James and Maria Ivory's dreams of a relaxing retirement on Florida's Gulf Coast were put on hold when they discovered their new home had been built with Chinese drywall that emits sulfuric fumes and corrodes pipes. It got worse when they asked their insurer for help. Not only was their claim denied, but they've been told their entire policy won't be renewed.
At least three insurers already have canceled or refused to renew policies after homeowners sought help replacing the bad materials. Because mortgage companies require homeowners to insure their properties, they are then at risk of foreclosure, yet no law prevents the cancellations.
"This is like the small wave that's out on the horizon that's going to continue to grow and grow until it becomes a tsunami," said Florida attorney David Durkee, who represents hundreds of homeowners who are suing builders, suppliers and manufacturers over the drywall.
During the height of the U.S. housing boom, with building materials in short supply, U.S. construction companies turned to Chinese-made drywall because it was abundant and cheap. An Associated Press analysis of shipping records found that more than 500 million pounds of Chinese gypsum board was imported from 2004 to 2008 -- enough to have built tens of thousands of homes. The materials are heavily concentrated in the Southeast, especially in Florida and areas of Louisiana and Mississippi hit hard by Hurricane Katrina.The defective materials have been found by state and federal agencies to emit "volatile sulfur compounds" and contain traces of strontium sulfide, which can produce a rotten-egg odor, along with organic compounds not found in U.S.-made drywall. Homeowners complain the fumes are corroding copper pipes, destroying TVs and air conditioners, and blackening jewelry and silverware. Some believe the wallboard is also making residents ill.

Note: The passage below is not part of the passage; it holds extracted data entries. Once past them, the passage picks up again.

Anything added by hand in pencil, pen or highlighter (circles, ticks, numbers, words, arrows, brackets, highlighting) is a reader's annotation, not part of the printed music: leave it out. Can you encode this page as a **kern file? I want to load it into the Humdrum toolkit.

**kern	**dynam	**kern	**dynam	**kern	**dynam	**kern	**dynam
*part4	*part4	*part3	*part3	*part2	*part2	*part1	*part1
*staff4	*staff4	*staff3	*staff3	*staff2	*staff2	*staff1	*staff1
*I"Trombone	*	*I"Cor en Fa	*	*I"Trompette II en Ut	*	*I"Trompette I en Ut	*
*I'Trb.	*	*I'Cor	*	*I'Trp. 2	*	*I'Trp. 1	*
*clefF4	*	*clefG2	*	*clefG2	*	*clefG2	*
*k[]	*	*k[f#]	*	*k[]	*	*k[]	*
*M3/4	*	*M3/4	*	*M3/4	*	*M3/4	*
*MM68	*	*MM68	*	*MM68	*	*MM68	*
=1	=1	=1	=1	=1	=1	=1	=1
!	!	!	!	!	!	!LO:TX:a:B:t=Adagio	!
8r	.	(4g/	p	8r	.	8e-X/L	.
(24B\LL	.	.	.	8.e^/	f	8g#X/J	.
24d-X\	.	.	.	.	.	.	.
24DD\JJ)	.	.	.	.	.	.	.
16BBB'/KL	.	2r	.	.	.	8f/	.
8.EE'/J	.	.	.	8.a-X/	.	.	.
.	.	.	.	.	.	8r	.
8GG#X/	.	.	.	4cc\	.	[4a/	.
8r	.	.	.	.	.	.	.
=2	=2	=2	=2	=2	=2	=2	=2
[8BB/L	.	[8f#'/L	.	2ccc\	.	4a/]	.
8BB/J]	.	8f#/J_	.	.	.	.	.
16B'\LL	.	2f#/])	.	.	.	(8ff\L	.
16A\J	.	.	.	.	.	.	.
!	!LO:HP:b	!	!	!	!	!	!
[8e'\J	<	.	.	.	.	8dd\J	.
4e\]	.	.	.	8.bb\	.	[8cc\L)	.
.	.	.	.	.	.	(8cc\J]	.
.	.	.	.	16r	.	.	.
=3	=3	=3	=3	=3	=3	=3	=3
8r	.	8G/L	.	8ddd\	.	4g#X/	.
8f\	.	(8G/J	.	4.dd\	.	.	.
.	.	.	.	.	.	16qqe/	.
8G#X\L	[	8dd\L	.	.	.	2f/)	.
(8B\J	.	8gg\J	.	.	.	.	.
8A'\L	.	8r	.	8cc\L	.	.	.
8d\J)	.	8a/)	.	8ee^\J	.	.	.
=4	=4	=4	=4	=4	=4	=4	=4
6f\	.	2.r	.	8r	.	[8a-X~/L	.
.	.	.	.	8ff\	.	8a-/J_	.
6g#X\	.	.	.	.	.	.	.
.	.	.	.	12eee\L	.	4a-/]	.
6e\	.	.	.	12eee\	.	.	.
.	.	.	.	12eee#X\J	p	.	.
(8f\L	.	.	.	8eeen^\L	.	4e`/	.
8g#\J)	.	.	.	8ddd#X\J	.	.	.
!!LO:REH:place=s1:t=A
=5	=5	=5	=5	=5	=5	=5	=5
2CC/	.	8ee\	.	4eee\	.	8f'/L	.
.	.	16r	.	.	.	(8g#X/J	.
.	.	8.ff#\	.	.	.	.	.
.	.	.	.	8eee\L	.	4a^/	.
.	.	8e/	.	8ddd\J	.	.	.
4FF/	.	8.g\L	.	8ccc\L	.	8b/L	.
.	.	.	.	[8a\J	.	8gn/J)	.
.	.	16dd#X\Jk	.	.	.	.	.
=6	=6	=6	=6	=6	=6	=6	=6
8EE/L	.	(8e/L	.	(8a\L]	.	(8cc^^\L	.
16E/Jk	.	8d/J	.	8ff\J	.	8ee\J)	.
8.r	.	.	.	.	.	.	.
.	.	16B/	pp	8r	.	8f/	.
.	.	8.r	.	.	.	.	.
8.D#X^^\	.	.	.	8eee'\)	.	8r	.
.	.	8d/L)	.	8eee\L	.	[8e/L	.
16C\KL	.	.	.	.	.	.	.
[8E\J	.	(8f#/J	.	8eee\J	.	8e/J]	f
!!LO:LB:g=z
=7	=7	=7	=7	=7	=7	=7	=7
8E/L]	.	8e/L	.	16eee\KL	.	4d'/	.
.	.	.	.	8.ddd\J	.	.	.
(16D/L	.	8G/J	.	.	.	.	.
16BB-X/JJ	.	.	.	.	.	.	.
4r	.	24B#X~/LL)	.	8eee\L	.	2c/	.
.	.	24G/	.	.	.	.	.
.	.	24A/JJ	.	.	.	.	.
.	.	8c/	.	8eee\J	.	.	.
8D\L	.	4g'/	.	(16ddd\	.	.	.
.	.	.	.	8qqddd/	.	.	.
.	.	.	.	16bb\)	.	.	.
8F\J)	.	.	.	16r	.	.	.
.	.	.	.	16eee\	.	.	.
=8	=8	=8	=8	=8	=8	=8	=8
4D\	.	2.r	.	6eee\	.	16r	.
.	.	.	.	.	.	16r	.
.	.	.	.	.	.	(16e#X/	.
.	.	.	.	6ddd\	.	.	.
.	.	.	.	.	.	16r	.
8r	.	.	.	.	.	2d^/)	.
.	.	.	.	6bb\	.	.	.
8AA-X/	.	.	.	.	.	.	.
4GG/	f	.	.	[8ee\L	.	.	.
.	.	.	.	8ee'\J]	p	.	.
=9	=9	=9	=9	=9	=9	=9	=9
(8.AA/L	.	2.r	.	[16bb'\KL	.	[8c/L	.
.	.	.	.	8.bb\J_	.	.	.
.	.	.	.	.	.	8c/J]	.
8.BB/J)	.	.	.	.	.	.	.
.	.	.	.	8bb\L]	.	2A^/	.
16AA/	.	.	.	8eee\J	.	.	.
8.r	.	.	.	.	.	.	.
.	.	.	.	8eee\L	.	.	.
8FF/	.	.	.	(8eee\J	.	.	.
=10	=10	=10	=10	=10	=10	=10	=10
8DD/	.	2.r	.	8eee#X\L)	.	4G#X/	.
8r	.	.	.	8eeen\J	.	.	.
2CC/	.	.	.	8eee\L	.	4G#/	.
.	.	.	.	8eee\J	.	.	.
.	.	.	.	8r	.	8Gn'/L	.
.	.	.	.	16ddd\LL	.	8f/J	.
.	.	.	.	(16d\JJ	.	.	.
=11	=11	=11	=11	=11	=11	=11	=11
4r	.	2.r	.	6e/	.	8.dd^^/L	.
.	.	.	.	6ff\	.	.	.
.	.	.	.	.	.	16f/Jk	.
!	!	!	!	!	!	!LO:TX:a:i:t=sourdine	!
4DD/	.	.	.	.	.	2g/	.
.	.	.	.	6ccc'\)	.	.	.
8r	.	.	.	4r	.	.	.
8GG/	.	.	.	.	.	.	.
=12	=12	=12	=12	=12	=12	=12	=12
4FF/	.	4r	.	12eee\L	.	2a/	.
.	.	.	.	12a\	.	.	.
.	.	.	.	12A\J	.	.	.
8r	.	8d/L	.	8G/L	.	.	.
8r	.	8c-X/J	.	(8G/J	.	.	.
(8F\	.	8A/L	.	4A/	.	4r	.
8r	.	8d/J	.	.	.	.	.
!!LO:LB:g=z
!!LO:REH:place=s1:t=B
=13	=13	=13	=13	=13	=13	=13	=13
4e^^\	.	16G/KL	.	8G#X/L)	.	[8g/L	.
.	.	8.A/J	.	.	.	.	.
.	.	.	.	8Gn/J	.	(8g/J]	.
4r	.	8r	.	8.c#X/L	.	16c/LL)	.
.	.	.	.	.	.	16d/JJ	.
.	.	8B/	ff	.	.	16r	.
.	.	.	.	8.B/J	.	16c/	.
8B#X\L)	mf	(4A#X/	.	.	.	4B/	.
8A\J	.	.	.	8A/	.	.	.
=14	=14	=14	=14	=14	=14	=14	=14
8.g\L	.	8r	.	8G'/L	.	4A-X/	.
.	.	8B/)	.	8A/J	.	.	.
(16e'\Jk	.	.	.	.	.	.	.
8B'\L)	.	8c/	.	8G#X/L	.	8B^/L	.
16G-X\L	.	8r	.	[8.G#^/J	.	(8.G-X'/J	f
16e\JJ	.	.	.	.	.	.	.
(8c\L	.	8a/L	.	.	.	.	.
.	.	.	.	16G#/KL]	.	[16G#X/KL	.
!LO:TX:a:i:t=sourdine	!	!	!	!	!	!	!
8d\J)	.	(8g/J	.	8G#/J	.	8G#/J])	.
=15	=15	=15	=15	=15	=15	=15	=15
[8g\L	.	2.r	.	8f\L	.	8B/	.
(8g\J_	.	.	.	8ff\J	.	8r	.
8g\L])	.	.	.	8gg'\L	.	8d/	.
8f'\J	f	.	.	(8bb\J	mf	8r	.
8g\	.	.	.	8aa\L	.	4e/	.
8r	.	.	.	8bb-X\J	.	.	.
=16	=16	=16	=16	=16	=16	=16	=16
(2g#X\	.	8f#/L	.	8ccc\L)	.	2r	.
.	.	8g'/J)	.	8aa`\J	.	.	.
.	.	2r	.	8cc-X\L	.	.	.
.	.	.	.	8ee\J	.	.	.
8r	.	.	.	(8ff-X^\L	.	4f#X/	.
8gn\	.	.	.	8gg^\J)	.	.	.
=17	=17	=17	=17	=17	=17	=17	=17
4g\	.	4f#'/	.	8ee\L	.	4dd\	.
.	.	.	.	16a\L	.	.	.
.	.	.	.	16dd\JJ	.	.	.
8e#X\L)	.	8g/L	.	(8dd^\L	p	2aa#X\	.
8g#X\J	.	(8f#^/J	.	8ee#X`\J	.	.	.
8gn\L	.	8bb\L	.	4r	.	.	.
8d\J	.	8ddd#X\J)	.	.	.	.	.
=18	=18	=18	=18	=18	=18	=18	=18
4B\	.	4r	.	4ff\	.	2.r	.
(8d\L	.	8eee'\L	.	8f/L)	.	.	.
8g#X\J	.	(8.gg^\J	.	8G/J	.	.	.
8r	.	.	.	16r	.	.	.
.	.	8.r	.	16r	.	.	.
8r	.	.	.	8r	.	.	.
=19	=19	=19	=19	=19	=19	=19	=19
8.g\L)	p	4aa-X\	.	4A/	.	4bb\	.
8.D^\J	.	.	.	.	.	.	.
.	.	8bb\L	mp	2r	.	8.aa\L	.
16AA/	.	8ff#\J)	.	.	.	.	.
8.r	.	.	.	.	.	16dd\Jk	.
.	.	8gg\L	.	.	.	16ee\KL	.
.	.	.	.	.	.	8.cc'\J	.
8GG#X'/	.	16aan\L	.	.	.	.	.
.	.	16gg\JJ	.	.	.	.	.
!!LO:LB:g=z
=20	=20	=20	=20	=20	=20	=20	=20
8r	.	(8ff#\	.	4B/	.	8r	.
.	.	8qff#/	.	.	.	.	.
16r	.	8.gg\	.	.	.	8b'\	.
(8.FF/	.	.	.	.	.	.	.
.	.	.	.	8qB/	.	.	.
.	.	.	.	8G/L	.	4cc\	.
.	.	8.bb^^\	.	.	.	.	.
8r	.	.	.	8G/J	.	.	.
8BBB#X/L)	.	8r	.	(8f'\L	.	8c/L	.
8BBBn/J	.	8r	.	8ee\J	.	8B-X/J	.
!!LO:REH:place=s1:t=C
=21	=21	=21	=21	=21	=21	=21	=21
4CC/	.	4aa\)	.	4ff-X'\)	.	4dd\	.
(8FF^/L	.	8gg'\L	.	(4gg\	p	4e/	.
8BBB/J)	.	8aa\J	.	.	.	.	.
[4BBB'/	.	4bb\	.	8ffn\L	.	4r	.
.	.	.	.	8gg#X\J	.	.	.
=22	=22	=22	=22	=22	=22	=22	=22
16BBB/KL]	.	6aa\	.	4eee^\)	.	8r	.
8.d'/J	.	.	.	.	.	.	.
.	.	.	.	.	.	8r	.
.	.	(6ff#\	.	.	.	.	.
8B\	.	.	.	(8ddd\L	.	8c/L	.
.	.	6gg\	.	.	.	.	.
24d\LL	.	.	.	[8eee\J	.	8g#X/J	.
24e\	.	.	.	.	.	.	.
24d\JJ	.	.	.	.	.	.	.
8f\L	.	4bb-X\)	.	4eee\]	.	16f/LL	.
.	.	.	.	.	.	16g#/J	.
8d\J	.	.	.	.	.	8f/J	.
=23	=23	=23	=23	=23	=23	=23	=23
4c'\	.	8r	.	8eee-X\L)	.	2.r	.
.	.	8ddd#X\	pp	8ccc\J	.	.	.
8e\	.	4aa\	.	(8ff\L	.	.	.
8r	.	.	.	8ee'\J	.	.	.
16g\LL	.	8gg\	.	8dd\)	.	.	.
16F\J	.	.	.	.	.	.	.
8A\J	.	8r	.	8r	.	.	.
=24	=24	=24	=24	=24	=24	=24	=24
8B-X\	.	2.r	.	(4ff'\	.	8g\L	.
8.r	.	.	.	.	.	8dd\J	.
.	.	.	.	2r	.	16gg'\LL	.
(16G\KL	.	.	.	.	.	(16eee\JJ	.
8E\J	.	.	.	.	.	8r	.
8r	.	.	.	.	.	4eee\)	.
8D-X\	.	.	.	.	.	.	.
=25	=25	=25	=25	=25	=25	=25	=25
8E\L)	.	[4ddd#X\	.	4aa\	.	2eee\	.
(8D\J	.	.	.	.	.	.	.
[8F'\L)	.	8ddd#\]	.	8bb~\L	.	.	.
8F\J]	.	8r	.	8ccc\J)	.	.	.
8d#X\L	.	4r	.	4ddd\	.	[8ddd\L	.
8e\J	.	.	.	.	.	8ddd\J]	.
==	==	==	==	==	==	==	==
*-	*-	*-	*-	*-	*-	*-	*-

The federal government is studying the problem and considering some sort of relief for homeowners.
The Associated Press interviewed several homeowners who, like the Ivorys, were unlucky enough to purchase properties built with Chinese drywall. Those homeowners are now being hit with a second wave of bad news: Their insurers are declining to fill their claims, then canceling the policies or issuing notices that they won't be renewed until the problem is fixed.
The homebuyers have little recourse against the Chinese manufacturers; the companies and the Beijing government are not likely to respond to any lawsuits or reimburse them for the defective materials.
In each instance, the insurer learned of the drywall through a claim filed by the homeowner seeking financial help with its removal.
"It's been an emotional roller coaster," said James Ivory, who is still making mortgage payments on the Florida house. "It was all in our heads -- nice weather down there, calm life, beaches. Now I don't know what to do."